Thursday, September 4, 2008

Olive Republic


excerpted from a John Ivison article in the National Post:

The Republic is Plato's vision of the ideal community. The book takes the form of an imaginary conversation, held around 430 BC, between Socrates, Plato's mentor, and a supporting cast of interlocutors, whose main role is to cheer-lead enthusiastically when Socrates says something clever.
The book stirred a surprising reaction in me. Sitting in our most hallowed of political institutions while reading The Republic, I felt more protective of our parliamentary system than I have ever when it's full and the honourable jackasses are braying at one another across the aisles.
This was because Plato's prescription for the ideal society sounds like it would be a nasty place to live. In fact, Plato seems to have been one of the more obtuse influences for Adolf Hitler when it comes to unsavoury ideas like infanticide for "defective offspring."
Plato was no great fan of democracy, certainly not as it was practised in his day. He saw it leading to too many unqualified people running the country.
He also disparaged oligarchy, the rule by a few elite Athenians who adopted the Spartan idea of a ruling class united by austerity.
Worst of all, he thought, was tyranny -- rule by one man, who would appropriate all wealth and power.
Plato argued that democracy was intrinsically unstable and would lead inevitably to tyranny because of the extreme desire for liberty at the expense of everything else. In this circumstance, the people would rob the rich, who would defend their interests by turning toward oligarchy. The people would end up putting forward a single popular leader, Plato argued, "who[m] they would nurse to greatness." The rich would, in turn, plot to banish or kill him, leading the tyrant to create a personal bodyguard.
"In the early days, he has a smile and a kind word for everyone; he says he's no tyrant, makes promises, public and private, frees debtors, distributes land to the people and his followers and puts on a general mild and kindly air. But …he will continue to stir up war in order that the people may continue to need a leader."
It is unfortunate that while Hitler clearly read The Republic, Neville Chamberlain had it sitting by his bed until late-summer 1939.
The only workable alternative in Plato's eyes was the regime he proceeded to invent. He believed that most people are too irrational to govern effectively and that rulers should be chosen from among those in whom reason was the dominant characteristic -- that is, philosophers. Namely him and his mates.
He came up with the idea that "philosopher kings" should rule, aided by a class of "guardians," who would be able to restrain their natural appetites by use of reason.
The elite was to be protected from itself because it would have no private property, wealth or homes and so would have nothing to gain from accumulating power and wealth.
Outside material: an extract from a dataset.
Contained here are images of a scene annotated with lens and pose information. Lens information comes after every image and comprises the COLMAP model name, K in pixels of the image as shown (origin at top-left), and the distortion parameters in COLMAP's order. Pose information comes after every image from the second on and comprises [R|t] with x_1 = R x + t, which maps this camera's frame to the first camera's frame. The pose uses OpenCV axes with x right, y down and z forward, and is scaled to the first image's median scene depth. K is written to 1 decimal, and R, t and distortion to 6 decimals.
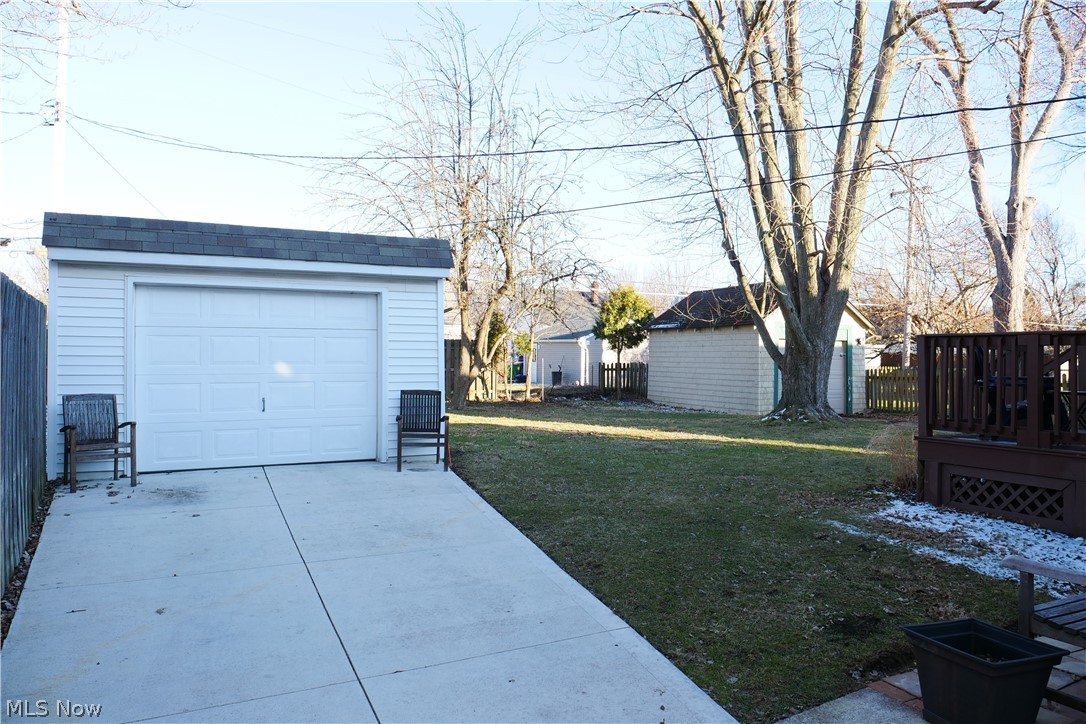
lens RADIAL K [[792.5, 0, 546.4], [0, 792.5, 360.4], [0, 0, 1]] dist [-0.057626, 0.024213]
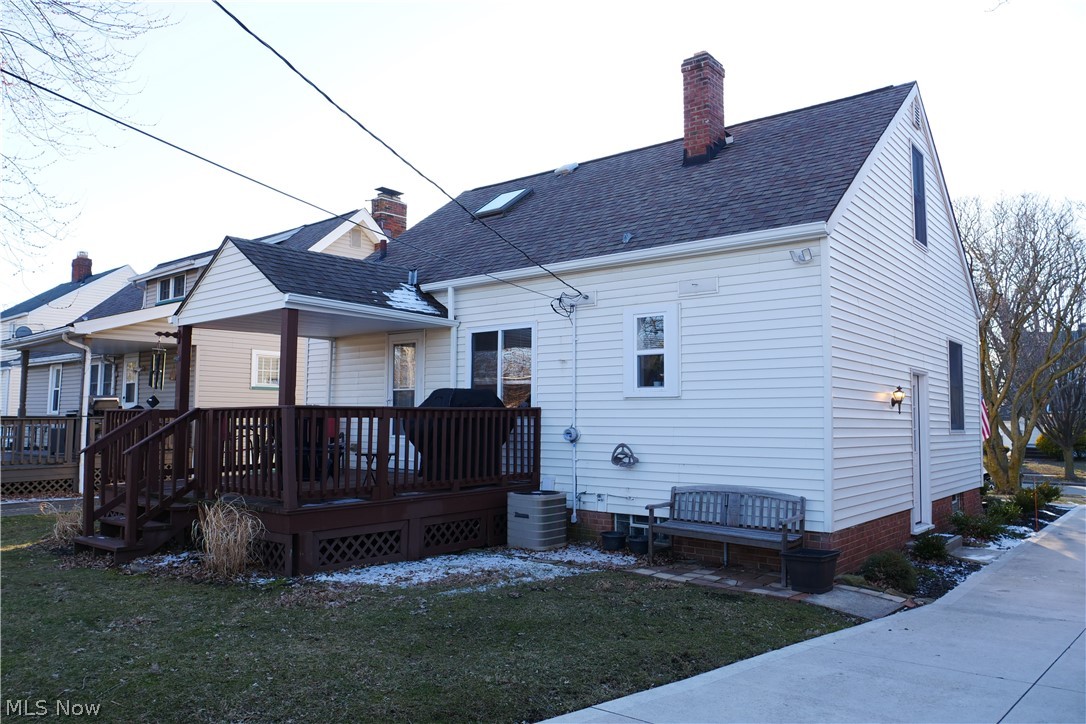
lens RADIAL K [[792.5, 0, 505.6], [0, 792.5, 359.0], [0, 0, 1]] dist [-0.057626, 0.024213]
pose [[-0.377052, 0.053252, 0.924660, -0.843895], [-0.014182, 0.997897, -0.063253, -0.052907], [-0.926083, -0.036963, -0.375504, 1.709625]]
A strict meritocracy meant that women were qualified to become guardians -- at odds with Athenian convention, which barred women from politics. Down the ages, this has been the cause of much celebratory bra-burning but a close reading of Plato's text suggests he could be as sexist as the best of them. Not only did he deem women the weaker of the two sexes, he insisted that in his new order they would have to strip for exercise.
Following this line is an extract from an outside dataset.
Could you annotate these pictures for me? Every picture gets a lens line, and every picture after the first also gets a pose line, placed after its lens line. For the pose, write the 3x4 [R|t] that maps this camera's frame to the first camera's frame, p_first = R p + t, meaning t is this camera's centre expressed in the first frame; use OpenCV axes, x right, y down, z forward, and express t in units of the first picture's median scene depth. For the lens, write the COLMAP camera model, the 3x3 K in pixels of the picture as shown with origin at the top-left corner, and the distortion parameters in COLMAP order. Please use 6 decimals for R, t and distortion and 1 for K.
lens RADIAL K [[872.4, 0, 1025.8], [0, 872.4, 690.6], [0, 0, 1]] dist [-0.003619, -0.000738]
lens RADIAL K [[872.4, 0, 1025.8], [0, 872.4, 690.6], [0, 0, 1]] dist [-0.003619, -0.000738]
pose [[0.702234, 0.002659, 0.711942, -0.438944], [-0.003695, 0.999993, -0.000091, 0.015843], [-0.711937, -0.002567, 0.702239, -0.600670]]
As well as depriving guardians of personal property, he advocated that they should not have private families. Society would be reorganized by sending all citizens over the age of 10 into the countryside, removing children from their parents' influence. "This is the best and quickest way to establish our society," says Socrates.
It would certainly be the quickest way to establish what a monumentally bad deal it was to be a guardian. "So let me get this straight -- you're going to take charge of my kids, pay for their education and take them to hockey practise? Meanwhile, I go and live quietly in the countryside. OK -- can I sign something? I want to sign something."
In answer to my own question from earlier, reading The Republic was well worth the effort. It is one of those seminal texts that has provoked revolutionary thinking in political thought down the ages and some of its analytical passages still provoke pause. Plato's contention that most people prefer bread and circuses to personal political responsibility is as valid in today's climate of declining voter turnout as it was in his day.
But his solution of an elite class that would regulate poetry, music, art and all other facets of life, to weed out "bad character, ill-discipline, meanness or ugliness," without institutional checks and balances, was always likely to end badly.
Perhaps The Republic should be read in similar fashion to parts of the Old Testament, an allegorical tale about justice, knowledge and good vs. evil--after all, Plato's central contention is that "living well" should be the highest aim of humanity.
It may be unfair to Plato to judge his vision by the failure of those who followed it. But sitting in my perch in the parliamentary press gallery, I was brought back to Winston Churchill's famous quote about democracy being the worst form of government, except all the others that have been tried.